* _Work to complete_
Only the lines of the data below from the one with "284 10 20.8" through the one with "349 431 2.09" are wanted. Repeat them exactly.

* _Dataset extract_
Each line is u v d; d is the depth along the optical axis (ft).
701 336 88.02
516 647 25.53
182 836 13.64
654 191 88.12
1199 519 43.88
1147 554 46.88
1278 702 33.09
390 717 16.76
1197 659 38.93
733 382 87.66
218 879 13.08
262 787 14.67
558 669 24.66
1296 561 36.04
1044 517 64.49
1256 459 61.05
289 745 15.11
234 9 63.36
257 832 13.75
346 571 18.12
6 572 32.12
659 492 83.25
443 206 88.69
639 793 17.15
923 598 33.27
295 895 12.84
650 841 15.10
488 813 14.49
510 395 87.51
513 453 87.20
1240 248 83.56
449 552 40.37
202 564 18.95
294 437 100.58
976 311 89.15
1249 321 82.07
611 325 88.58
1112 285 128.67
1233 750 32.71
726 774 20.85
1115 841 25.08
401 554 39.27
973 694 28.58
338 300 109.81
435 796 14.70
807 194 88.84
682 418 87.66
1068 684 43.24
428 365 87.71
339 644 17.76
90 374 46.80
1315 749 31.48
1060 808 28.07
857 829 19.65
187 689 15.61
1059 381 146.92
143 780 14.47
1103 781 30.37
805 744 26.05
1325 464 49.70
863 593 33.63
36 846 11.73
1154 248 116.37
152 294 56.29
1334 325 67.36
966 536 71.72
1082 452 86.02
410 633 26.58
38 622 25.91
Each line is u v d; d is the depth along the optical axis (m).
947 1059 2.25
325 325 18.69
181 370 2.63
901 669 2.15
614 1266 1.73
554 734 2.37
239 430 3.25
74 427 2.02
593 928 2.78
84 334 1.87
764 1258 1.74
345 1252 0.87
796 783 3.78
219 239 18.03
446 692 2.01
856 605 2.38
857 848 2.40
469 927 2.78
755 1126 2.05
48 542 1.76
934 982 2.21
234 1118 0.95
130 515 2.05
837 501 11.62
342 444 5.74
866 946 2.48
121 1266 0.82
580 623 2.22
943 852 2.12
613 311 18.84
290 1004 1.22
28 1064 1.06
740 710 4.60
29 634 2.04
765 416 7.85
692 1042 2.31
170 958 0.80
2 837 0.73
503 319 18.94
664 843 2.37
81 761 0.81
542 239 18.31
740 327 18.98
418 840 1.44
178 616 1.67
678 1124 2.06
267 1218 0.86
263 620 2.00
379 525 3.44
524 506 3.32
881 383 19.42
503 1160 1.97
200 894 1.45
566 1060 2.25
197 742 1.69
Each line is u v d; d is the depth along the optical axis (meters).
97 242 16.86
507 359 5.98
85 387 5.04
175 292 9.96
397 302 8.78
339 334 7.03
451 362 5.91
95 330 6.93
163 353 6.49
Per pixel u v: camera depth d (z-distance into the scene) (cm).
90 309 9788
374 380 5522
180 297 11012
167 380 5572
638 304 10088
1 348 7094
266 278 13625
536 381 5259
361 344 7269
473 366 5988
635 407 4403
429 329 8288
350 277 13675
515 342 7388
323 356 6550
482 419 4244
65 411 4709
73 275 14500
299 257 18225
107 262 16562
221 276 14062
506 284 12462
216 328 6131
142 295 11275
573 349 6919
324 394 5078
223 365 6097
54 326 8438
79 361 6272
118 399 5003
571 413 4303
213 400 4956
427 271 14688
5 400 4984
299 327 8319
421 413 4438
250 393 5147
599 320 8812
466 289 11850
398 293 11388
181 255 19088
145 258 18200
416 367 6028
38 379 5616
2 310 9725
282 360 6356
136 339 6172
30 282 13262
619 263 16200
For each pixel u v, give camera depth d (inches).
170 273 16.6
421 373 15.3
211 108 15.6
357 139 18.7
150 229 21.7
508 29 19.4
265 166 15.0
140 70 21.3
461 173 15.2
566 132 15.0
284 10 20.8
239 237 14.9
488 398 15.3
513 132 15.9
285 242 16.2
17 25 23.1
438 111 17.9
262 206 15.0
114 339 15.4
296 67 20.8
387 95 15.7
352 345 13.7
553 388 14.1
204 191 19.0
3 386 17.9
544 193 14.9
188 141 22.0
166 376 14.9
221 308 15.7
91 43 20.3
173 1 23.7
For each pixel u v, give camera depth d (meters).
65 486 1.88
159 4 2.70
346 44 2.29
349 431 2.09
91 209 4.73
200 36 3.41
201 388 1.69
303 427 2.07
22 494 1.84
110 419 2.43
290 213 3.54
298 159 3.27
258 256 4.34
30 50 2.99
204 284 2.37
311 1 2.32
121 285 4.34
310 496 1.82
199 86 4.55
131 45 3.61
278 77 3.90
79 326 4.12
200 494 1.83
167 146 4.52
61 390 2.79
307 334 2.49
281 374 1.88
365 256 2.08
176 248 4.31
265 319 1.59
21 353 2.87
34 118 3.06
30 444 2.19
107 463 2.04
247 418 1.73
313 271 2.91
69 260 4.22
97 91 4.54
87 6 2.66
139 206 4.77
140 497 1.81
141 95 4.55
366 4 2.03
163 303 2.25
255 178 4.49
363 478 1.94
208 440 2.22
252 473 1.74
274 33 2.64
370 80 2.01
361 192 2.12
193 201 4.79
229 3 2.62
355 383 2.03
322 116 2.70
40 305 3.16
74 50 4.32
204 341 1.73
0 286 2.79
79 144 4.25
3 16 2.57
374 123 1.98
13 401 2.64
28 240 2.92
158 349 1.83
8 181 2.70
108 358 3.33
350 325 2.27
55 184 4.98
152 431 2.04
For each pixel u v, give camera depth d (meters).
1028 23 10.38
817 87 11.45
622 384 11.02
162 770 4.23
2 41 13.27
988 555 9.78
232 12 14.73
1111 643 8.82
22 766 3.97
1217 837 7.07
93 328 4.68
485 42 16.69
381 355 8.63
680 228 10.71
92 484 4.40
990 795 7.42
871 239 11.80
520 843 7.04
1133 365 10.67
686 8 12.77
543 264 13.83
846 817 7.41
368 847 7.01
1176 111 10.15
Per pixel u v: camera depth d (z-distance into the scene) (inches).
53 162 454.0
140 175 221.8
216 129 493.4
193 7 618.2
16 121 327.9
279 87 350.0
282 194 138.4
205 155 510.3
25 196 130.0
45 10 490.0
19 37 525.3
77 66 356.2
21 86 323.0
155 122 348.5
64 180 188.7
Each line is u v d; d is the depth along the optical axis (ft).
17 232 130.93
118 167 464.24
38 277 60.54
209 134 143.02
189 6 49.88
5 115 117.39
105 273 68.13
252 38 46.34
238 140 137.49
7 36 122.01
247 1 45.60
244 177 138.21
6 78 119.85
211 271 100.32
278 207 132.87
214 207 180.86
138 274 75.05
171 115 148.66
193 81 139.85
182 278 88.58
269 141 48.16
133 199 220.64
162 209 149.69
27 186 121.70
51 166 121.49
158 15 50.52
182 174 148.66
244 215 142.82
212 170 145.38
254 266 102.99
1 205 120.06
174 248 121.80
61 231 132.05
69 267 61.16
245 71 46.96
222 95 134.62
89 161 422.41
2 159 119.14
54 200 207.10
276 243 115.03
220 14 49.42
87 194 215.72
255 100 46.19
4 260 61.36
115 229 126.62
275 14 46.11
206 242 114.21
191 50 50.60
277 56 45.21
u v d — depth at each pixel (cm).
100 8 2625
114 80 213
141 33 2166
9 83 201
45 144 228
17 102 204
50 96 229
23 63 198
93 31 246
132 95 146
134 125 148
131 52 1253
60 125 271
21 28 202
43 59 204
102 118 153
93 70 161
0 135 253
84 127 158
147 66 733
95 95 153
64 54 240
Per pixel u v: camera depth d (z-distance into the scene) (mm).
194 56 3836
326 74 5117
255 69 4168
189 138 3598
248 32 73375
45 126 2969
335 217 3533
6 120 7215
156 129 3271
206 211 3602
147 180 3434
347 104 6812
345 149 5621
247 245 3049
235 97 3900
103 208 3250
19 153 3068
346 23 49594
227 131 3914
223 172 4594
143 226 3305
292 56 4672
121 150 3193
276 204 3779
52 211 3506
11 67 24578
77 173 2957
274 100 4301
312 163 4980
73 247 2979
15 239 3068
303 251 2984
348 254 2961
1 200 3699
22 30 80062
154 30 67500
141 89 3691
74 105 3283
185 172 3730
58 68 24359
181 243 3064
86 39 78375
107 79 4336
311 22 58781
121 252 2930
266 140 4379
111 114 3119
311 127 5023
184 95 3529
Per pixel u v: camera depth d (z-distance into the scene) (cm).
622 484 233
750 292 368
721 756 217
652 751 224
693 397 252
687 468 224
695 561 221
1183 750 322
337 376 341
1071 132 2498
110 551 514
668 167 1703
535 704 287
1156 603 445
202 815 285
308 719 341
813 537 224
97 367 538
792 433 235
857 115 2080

* _Output_
284 10 20.8
239 237 14.9
488 398 15.3
513 132 15.9
285 242 16.2
17 25 23.1
438 111 17.9
262 206 15.0
114 339 15.4
296 67 20.8
387 95 15.7
352 345 13.7
553 388 14.1
204 191 19.0
3 386 17.9
544 193 14.9
188 141 22.0
166 376 14.9
221 308 15.7
91 43 20.3
173 1 23.7
For each pixel u v, give camera depth d (meters).
65 486 1.88
159 4 2.70
346 44 2.29
349 431 2.09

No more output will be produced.